What the task asks >>
Exactly as they appear, reproduce the lines from the one holding "nose: (370, 286)" through the last line of the material below.

Records provided >>
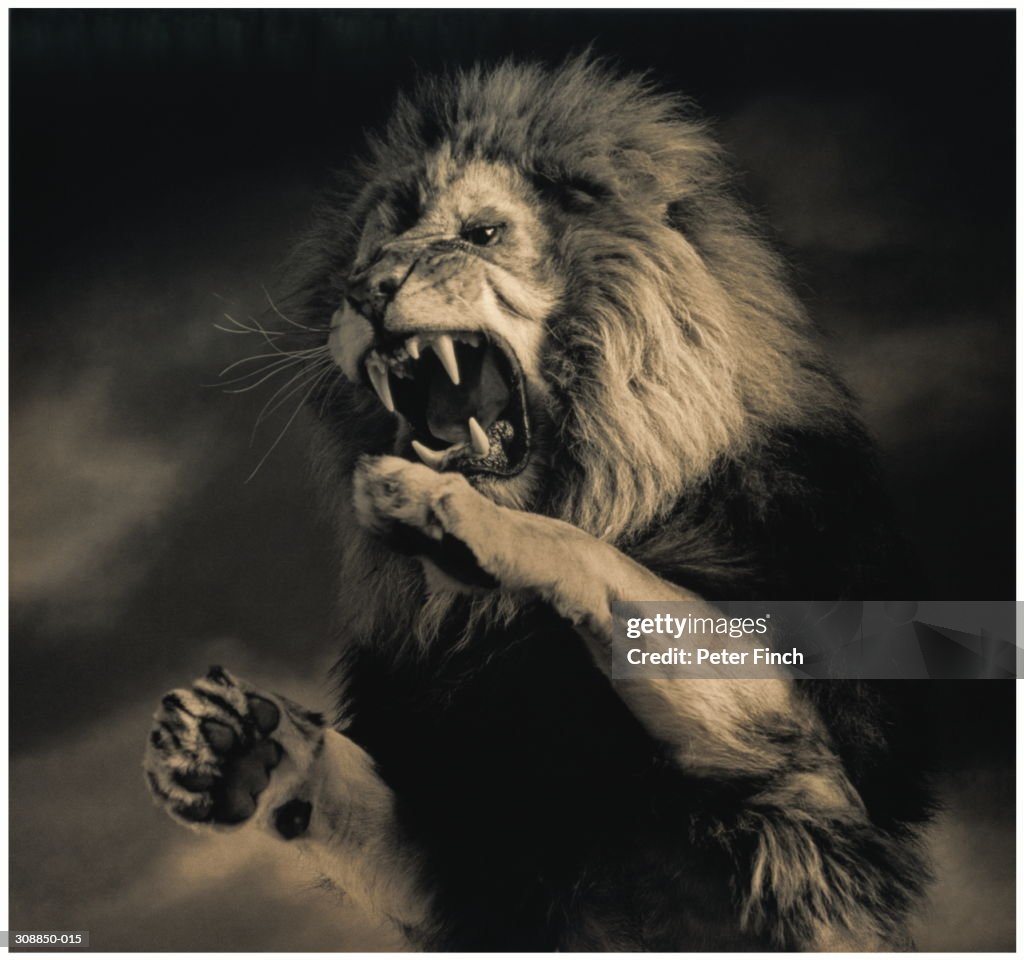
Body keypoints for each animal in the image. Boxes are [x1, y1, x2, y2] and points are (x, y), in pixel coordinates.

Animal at [144, 56, 937, 945]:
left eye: (482, 235)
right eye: (379, 244)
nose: (370, 286)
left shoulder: (809, 764)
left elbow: (590, 557)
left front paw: (440, 511)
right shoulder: (460, 866)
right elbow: (345, 791)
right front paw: (235, 743)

Response >>
nose: (370, 286)
left shoulder: (809, 764)
left elbow: (590, 557)
left front paw: (440, 511)
right shoulder: (460, 866)
right elbow: (345, 791)
right front paw: (235, 743)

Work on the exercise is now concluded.